■ Okuma Metni ■
==================================================

FELAKET SENARYOSU!!!
Atatürk’ün önderliğinde gerçekleşen Türk Milli Devriminde izlenen eğitim politikaları ülkemiz açısından çok önemliydi.
1) YABANCI DİL ÖĞRENMENİN ÖNEMİ
Atatürk’ün önderliğinde gerçekleşen Türk Milli Devriminde izlenen eğitim politikaları ülkemiz açısından çok önemliydi. Türkiye, cumhuriyetin ilk yıllarında eğitim ve öğretimde adeta fırtına gibi esti. Ancak büyük önderin ölümünden sonra gelen devlet yöneticileri bu eğitim politikasını terk ederek, taklitçi ve ezberci eğitim sistemini ön plana çıkardılar. Kuşkusuz bu taklitçiliği geniş bir bakış açısıyla değerlendirmemiz gerekmektedir. Bu taklitçilik ve eğitim anlayışını cumhuriyetin temel kazanımlarına karşı gerçekleştirilen “karşı devrim” sınırları içerisinde görebiliriz.

==================================================

■ Verilen Bilgiler ■
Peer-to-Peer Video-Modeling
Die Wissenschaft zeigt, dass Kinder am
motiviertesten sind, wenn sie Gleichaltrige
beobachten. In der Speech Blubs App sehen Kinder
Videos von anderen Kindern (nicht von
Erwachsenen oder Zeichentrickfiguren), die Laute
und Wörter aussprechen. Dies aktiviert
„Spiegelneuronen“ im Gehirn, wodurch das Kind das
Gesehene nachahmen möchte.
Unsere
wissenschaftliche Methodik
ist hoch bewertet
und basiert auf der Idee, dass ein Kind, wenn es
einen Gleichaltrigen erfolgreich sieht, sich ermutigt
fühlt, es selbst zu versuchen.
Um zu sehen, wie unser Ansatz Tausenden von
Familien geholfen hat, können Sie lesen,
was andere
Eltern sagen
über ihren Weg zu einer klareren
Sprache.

==================================================

■ Yapılacaklar ■
A) Okuma metnine göre büyük önderin ölümünden sonra gelen devlet yöneticileri hangi eğitim sistemini ön plana çıkardı?
B) Kayıtların başından "ist hoch bewertet" ifadesini içeren satıra kadar uzanan bölümü, iki uç da dahil olmak üzere, her satır bir dize olacak biçimde JSON listesi olarak düzenleyin; boş satırları almayın.

■ Görev Çözümleri ■
A) Taklitçi ve ezberci eğitim sistemini.

B)
[
  "Peer-to-Peer Video-Modeling",
  "Die Wissenschaft zeigt, dass Kinder am",
  "motiviertesten sind, wenn sie Gleichaltrige",
  "beobachten. In der Speech Blubs App sehen Kinder",
  "Videos von anderen Kindern (nicht von",
  "Erwachsenen oder Zeichentrickfiguren), die Laute",
  "und Wörter aussprechen. Dies aktiviert",
  "„Spiegelneuronen“ im Gehirn, wodurch das Kind das",
  "Gesehene nachahmen möchte.",
  "Unsere",
  "wissenschaftliche Methodik",
  "ist hoch bewertet"
]